DATA:
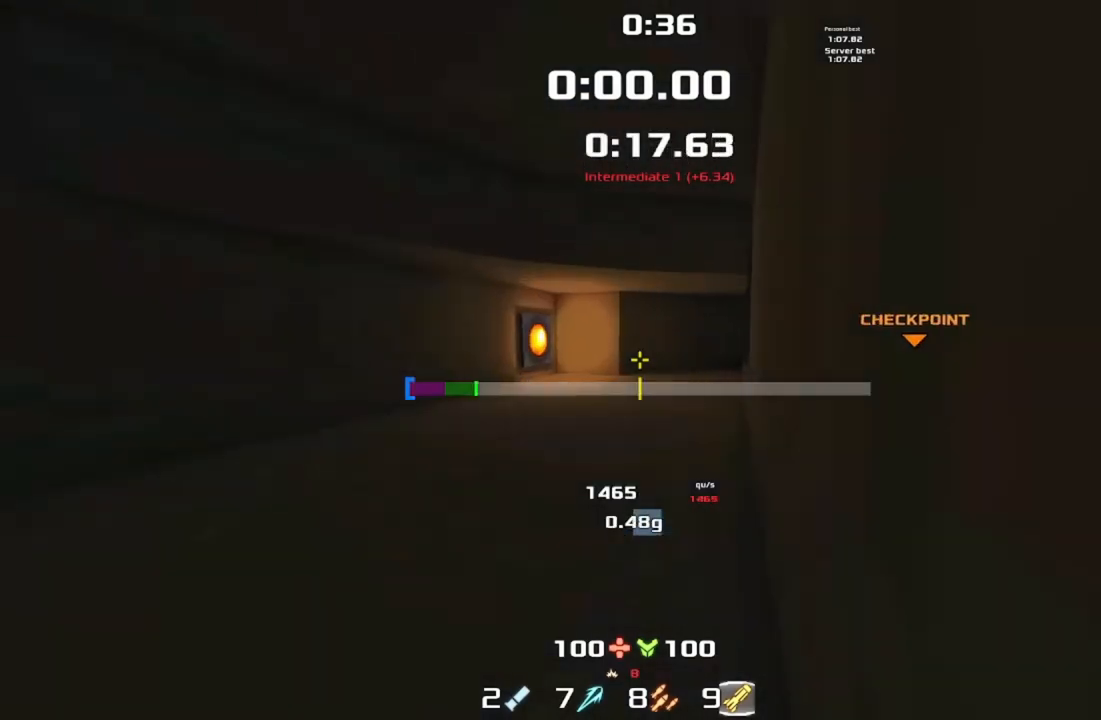
{"keys": ["right", "upshift"], "events": [[100, "right", "down"], [133, "up", "up"]]}
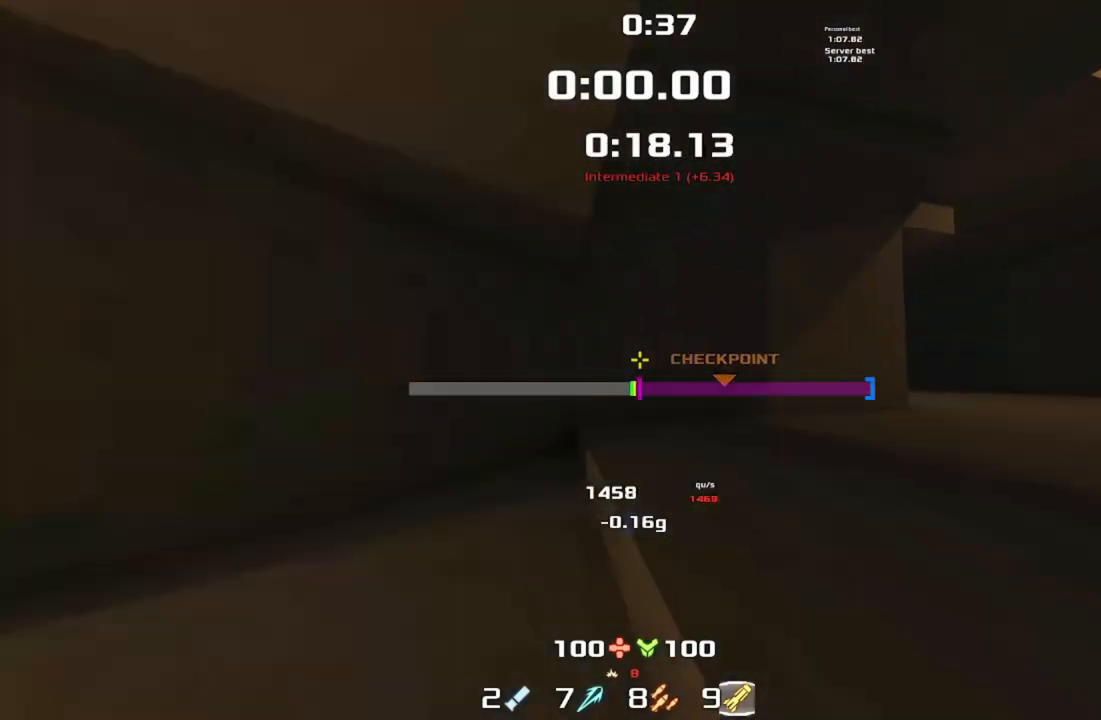
{"keys": ["right", "upshift"], "events": []}
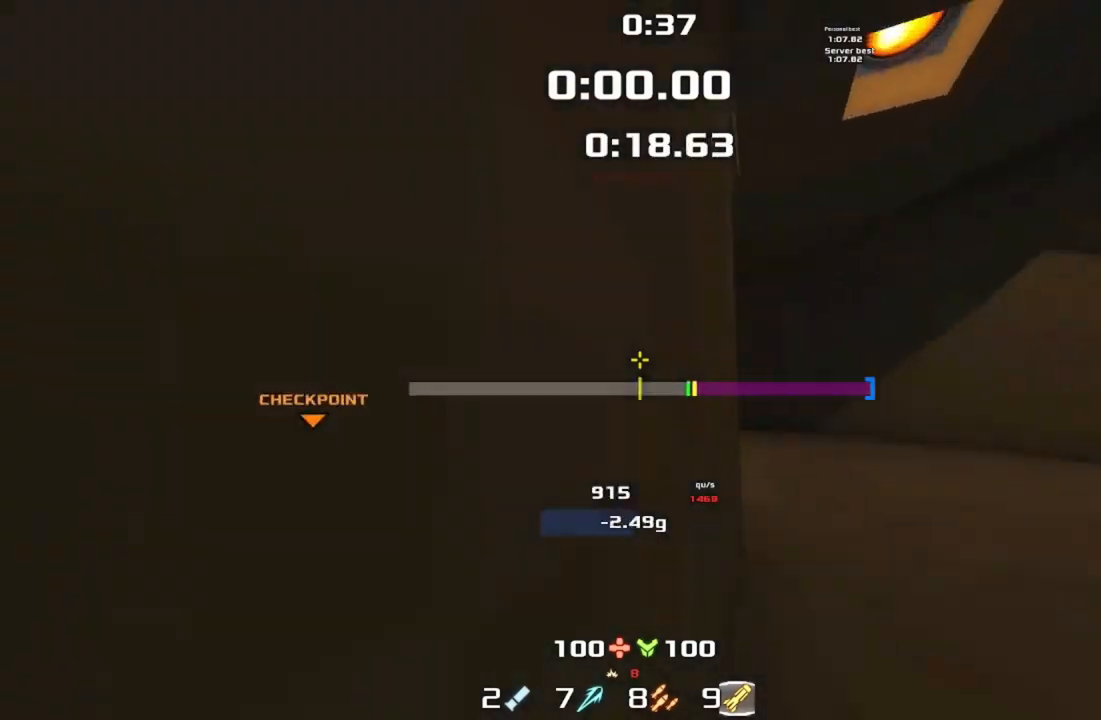
{"keys": ["upshift"], "events": [[167, "up", "down"], [200, "right", "up"], [467, "up", "up"]]}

TASK INSTRUCTIONS: Copy the listing exactly. Leave the pictures out.

RESPONSE TO THE EXERCISE:
{"keys": ["right", "upshift"], "events": [[100, "right", "down"], [133, "up", "up"]]}
{"keys": ["right", "upshift"], "events": []}
{"keys": ["upshift"], "events": [[167, "up", "down"], [200, "right", "up"], [467, "up", "up"]]}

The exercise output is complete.